Mientras tanto, Juan Carlos estudiaba en academias militares y ganaba presencia pública, lo que le convertía, en práctica, por estar el padre distante, en un rival. El libro de Xavier Casals contiene suculentas páginas sobre la rivalidad entre padre e hijo. Franco jugaba esa carta a propósito: ya había sobrevivido a una larga postguerra creando expectativas a los príncipes (Juan antes, Juan Carlos ahora) sin cercenar las de los reyes (Alfonso XIII antes, Juan ahora) por medio de silencios. En ese momento había tres pretendientes: Don Juan y su hijo Juan Carlos, su hermano Jaime y su hijo Alfonso, y el “carlismo lejano” de Javier y su hijo Carlos Hugo.
Este último también fijó también su residencia en Madrid. Resulta divertido conocer a quién tenía por vecino. En un discurso de 1961 Carlos Hugo dice que su proyecto es democrático porque se basa en "el gobierno de regiones y municipios bajo la protección jurídica de los fueros”. Desde 1954 celebra en Montejurra una ceremonia de recuerdo de los requetés fallecidos en la guerra civil: en 1961 le escuchan más de cincuenta mil personas.

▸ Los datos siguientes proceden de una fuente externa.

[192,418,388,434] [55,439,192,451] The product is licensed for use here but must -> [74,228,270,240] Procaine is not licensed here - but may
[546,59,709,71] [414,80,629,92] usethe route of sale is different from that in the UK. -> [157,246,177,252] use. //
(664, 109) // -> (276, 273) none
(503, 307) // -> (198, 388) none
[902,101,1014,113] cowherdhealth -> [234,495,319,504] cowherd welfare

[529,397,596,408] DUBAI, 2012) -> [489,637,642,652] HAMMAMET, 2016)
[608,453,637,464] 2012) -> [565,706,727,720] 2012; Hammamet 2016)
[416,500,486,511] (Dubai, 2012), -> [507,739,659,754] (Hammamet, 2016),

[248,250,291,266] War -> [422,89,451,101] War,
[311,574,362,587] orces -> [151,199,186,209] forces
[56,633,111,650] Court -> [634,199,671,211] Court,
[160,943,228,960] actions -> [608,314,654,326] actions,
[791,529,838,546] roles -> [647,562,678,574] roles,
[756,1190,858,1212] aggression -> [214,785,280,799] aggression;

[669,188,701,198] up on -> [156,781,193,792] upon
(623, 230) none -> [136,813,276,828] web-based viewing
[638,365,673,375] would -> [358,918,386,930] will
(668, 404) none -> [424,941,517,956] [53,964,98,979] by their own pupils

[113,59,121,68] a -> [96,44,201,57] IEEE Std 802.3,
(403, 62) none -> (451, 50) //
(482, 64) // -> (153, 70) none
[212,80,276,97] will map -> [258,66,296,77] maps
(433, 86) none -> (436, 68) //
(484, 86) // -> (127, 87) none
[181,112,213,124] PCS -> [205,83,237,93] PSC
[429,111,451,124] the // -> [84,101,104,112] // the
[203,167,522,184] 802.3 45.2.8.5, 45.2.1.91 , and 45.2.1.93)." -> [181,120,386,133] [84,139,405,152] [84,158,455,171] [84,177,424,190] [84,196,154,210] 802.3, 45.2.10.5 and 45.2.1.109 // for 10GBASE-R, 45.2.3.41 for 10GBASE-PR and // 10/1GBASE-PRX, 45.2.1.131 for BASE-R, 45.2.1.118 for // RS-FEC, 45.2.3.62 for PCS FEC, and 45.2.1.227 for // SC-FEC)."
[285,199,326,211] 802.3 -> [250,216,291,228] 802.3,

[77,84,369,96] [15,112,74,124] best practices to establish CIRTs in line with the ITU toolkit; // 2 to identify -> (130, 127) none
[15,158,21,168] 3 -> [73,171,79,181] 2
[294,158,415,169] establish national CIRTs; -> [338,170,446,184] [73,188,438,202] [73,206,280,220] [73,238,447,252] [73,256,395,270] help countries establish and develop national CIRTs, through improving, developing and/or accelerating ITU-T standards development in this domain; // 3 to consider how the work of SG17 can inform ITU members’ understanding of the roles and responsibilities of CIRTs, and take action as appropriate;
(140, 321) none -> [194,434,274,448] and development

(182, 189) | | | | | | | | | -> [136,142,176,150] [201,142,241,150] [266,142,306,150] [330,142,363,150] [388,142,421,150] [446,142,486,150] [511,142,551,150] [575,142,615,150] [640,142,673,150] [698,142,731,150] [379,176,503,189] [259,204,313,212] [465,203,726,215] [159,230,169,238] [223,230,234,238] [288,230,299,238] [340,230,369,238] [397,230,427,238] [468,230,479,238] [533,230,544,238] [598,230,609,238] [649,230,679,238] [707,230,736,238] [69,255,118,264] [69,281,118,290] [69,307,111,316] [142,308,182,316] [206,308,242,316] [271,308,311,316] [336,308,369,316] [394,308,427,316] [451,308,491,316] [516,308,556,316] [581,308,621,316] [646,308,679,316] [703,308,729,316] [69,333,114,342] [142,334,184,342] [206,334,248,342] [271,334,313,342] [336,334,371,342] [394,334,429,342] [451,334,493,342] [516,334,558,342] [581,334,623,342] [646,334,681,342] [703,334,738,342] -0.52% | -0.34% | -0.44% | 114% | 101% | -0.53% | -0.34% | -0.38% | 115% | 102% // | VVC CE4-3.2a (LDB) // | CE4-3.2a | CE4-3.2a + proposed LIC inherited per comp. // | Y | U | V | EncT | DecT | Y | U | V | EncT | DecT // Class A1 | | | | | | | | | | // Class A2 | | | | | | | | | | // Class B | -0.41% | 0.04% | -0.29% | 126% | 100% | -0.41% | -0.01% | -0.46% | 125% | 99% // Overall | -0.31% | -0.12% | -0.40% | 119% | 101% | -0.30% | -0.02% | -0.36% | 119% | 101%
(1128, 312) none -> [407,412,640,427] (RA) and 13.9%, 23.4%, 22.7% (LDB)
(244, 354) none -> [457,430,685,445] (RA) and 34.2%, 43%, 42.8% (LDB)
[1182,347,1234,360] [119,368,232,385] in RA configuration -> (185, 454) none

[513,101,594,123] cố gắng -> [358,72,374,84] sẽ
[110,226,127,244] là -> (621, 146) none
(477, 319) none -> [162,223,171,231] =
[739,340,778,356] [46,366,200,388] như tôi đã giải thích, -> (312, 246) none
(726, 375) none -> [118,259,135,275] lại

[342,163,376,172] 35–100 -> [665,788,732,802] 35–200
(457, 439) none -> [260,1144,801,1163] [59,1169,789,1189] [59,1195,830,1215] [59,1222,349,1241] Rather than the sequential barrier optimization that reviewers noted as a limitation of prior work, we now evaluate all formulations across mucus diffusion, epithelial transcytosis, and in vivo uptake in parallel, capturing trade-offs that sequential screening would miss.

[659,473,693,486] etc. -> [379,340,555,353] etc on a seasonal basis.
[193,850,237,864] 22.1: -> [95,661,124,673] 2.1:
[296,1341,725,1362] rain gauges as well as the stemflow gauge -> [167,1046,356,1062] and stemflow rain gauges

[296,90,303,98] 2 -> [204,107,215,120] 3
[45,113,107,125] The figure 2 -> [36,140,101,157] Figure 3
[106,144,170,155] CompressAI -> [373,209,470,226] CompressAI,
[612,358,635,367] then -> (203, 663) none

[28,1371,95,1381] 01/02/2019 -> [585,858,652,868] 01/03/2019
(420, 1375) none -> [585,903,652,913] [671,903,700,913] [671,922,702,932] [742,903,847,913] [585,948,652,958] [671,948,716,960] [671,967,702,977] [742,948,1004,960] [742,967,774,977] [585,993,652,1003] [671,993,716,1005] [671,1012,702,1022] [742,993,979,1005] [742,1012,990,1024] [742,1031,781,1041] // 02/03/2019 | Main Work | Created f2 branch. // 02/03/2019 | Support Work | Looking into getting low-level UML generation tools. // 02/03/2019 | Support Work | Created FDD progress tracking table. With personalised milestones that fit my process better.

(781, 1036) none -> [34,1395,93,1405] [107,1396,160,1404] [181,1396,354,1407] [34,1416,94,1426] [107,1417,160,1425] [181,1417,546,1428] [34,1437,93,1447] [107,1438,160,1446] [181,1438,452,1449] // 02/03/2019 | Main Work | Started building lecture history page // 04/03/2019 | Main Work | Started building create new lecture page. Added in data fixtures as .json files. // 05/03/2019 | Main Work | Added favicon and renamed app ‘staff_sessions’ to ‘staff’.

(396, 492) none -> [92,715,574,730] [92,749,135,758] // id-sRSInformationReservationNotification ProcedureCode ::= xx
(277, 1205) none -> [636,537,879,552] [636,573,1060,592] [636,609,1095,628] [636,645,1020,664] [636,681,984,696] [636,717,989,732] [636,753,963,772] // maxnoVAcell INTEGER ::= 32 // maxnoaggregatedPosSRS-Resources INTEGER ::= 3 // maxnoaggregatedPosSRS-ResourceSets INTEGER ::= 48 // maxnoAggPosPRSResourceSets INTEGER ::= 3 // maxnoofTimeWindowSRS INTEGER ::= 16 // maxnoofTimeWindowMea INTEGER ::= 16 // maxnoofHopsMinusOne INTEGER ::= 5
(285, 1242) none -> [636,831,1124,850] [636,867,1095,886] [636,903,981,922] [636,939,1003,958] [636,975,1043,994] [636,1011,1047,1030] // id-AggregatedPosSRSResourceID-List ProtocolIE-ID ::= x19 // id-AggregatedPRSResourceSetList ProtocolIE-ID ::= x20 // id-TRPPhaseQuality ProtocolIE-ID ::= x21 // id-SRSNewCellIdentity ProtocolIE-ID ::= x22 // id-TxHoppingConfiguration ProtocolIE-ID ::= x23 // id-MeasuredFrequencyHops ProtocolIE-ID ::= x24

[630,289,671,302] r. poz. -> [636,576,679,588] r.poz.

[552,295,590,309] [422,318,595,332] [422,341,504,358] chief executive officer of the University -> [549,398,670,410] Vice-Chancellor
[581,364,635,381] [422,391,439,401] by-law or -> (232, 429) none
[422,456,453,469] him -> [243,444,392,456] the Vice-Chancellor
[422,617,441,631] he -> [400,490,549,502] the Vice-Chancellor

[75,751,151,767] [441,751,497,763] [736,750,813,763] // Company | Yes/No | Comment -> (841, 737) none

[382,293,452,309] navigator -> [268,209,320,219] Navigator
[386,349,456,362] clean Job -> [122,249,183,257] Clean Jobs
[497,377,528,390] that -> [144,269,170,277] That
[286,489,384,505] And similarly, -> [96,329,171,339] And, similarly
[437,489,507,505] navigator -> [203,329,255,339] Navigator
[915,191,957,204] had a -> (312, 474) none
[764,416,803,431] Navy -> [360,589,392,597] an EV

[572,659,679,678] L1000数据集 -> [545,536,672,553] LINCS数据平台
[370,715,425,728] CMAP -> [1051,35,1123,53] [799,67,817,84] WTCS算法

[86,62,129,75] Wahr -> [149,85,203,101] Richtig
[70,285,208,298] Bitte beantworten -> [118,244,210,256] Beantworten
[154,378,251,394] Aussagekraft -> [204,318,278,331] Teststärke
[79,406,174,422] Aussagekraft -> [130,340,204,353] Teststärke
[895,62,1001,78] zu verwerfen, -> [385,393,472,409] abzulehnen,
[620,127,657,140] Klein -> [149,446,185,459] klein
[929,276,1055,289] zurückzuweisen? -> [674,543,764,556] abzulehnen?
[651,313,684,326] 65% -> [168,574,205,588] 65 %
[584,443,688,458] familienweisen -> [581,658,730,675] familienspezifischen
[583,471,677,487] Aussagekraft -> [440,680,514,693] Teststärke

¿Qué ficha movió Don Juan en el tablero ante tal
acumulación de rivales? Por un lado le ofreció el Toisón de Oro a Franco (que
lo rechazó); por otro anunció el compromiso de Juan Carlos con Sofía de
Schleswig-Holstein Sonderburg Gluksburg, biznieta del Káiser y primogénita de
los futuros reyes de Grecia Pablo I y Federica de Hesse. Sus abuelos maternos,
los prusianos duques de Brunswick, habían mantenido con el nazismo vínculos
controvertidos. En 1924 la república de Grecia había mandado al exilio a su tío
Jorge II, que había regresado en 1935 gracias a un golpe del general Metaxas.
La familia había sido nómada durante la “triple invasión” en la guerra mundial,
y Sofía había vuelto a Atenas con ocho años, tras el referéndum que había
restaurado la monarquía en 1946. En 1947 había muerto Jorge II y le había
sustituido el padre de Sofía, Pablo, en plena guerra civil. Así que Sofía se
había formado en un internado en Alemania. Con ella Don Juan quería evitar
“fabioladas” (morganáticas): casando a Juan Carlos con una dinastía reinante su
candidatura ganaba puntos frente a sus rivales dampierristas y carlistas.
También obligaba a los rivales a superar la jugada. ¡Y lo iba a hacer!